Here are some of the key nutrients that can be found in rice: protein, carbs, fibre, calcium, iodine, selenium, vitamins B1, B2, B3, B6, B7, phosphorus, potassium, iron and zinc.
Nutrients rice has significant amounts of:
There are a couple of nutrients rice has a pretty good content of. These are:
Protein – 1 cup rice provides about 4 – 4.5mg (that’s just a bit less than an egg and the same amount as pasta and bread). Protein is important for growth and repair in our body. It also helps a lot of us feel satisfied when we eat…and not hanging for a hit of sugar!
Carbohydrate - 1 cup rice gives you around 50g of carbohydrate (around 3 slices of bread’s worth of carbs). Why is this great you ask? Well carbs provide energy. So for people living on a small budget, rice provides a substantial amount of energy in a relatively small portion – makes sense why it’s a staple in developing nations. You get more BANG FOR YOUR BUCK so to speak.
There is a slight downside of this carb content for people with Diabetes or ladies with Polycystic Ovarian Syndrome (PCOS). They may need to be a bit more mindful of the portion size of rice they have or their blood sugars will go up.
Also an important note – if you like basmati rice. It has a lower GI (glycemic index) meaning it’s a better choice for people with Diabetes or ladies with PCOS.
Fibre – A cup of rice provides anywhere from 1.5 – 2.2 g of fibre. Now that is not as high as perhaps a lot of breakfast cereals. However it’s still a good source. Great news for maintaining a healthy gut and keeping us full.

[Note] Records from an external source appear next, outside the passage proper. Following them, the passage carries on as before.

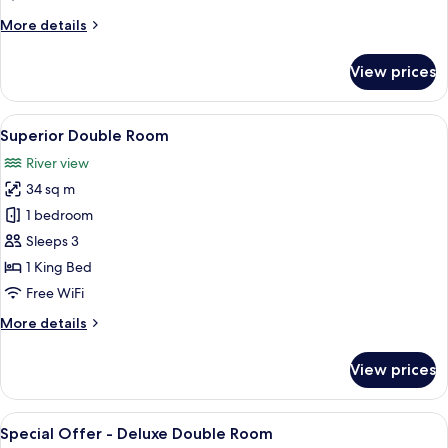
More
More details
details
for
View prices
Family
Room
View
A modern hotel room with a large bed, 
5
Superior Double Room
all
River view
photos
34 sq m
for
Superior
1 bedroom
Double
Sleeps 3
Room
1 King Bed
Free WiFi
More
More details
details
for
View prices
Superior
Double
Room
View
View from room
7
Special Offer - Deluxe Double Room
all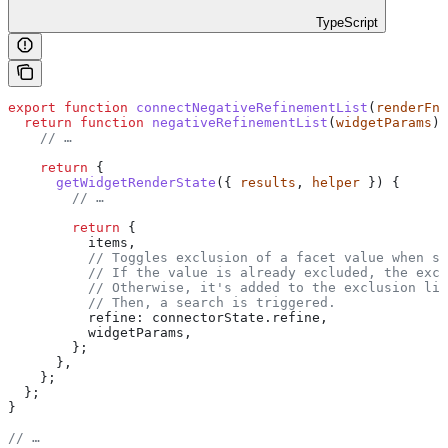
TypeScript
export
 function
 connectNegativeRefinementList
(
renderFn
,
  return
 function
 negativeRefinementList
(
widgetParams
) 
    // …
    return
 {
      getWidgetRenderState
({ 
results
, 
helper
 }) {
        // …
        return
 {
          items
,
          // Toggles exclusion of a facet value when se
          // If the value is already excluded, the excl
          // Otherwise, it's added to the exclusion lis
          // Then, a search is triggered.
          refine:
 connectorState
.
refine
,
          widgetParams
,
        };
      },
    };
  };
}
// …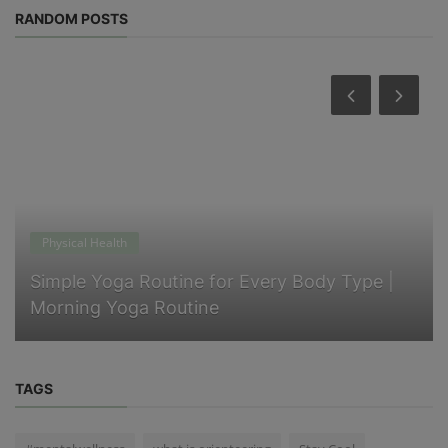
RANDOM POSTS
Physical Health
Simple Yoga Routine for Every Body Type |
Morning Yoga Routine
TAGS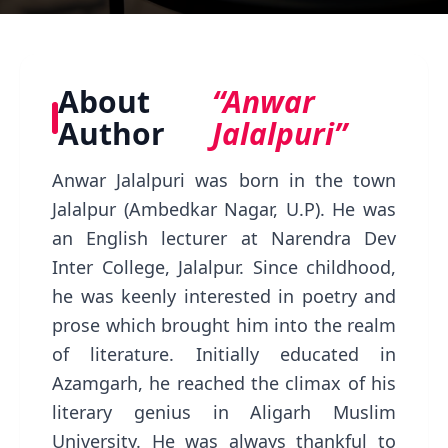
About
“Anwar
Author
Jalalpuri”
Anwar Jalalpuri was born in the town
Jalalpur (Ambedkar Nagar, U.P). He was
an English lecturer at Narendra Dev
Inter College, Jalalpur. Since childhood,
he was keenly interested in poetry and
prose which brought him into the realm
of literature. Initially educated in
Azamgarh, he reached the climax of his
literary genius in Aligarh Muslim
University. He was always thankful to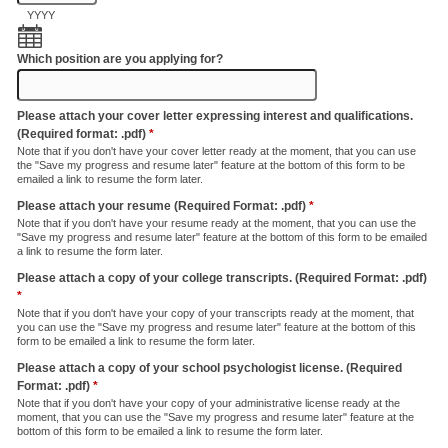
YYYY
Which position are you applying for?
Please attach your cover letter expressing interest and qualifications.
(Required format: .pdf)
*
Note that if you don't have your cover letter ready at the moment, that you can use
the "Save my progress and resume later" feature at the bottom of this form to be
emailed a link to resume the form later.
Please attach your resume (Required Format: .pdf)
*
Note that if you don't have your resume ready at the moment, that you can use the
"Save my progress and resume later" feature at the bottom of this form to be emailed
a link to resume the form later.
Please attach a copy of your college transcripts. (Required Format: .pdf)
*
Note that if you don't have your copy of your transcripts ready at the moment, that
you can use the "Save my progress and resume later" feature at the bottom of this
form to be emailed a link to resume the form later.
Please attach a copy of your school psychologist license. (Required
Format: .pdf)
*
Note that if you don't have your copy of your administrative license ready at the
moment, that you can use the "Save my progress and resume later" feature at the
bottom of this form to be emailed a link to resume the form later.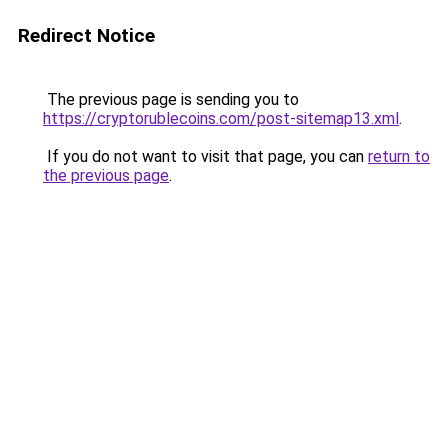
Redirect Notice
The previous page is sending you to
https://cryptorublecoins.com/post-sitemap13.xml
.
If you do not want to visit that page, you can
return to
the previous page
.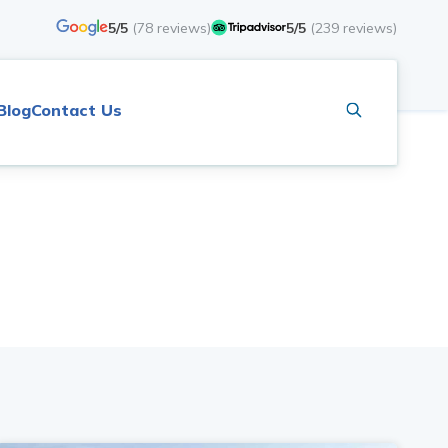
5/5
(
78
reviews)
5/5
(
239
reviews)
Blog
Contact Us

Phytochemicals - these are chemicals in foods that are not necessarily essential for life but do have health benefits. The phytochemical content seems to be higher in wild rices and those rices of different colours (like purple and black). The chemicals seem to have antioxidant powers (cancer fighting)
A note on brown rice
If you choose brown rice you will get higher levels of fibre and quite a few vitamins and minerals. For example, B1, B3, B6, B7, phosphorus, potassium, iron and zinc are usually higher in brown rice compared to white rice.
When we compare the nutrients in brown rice to our daily requirements it stacks up well: in 1 cup of brown rice you will get about 17-18% of your daily requirements for vitamin B1, B3, B7 & zinc and 20% for B6 and phosphorus. A pretty handy top up I say!
So the verdict on rice…
Rice isn’t a “SUPERFOOD”. However, it’s a VALUABLE food. Like ALL FOOD it can play a really useful role in our diet to maximise our nutritional intake. This is particularly true for people on a budget. If we choose brown rice we get added benefits. (note that DOESN’T MEAN white rice is BAD EITHER).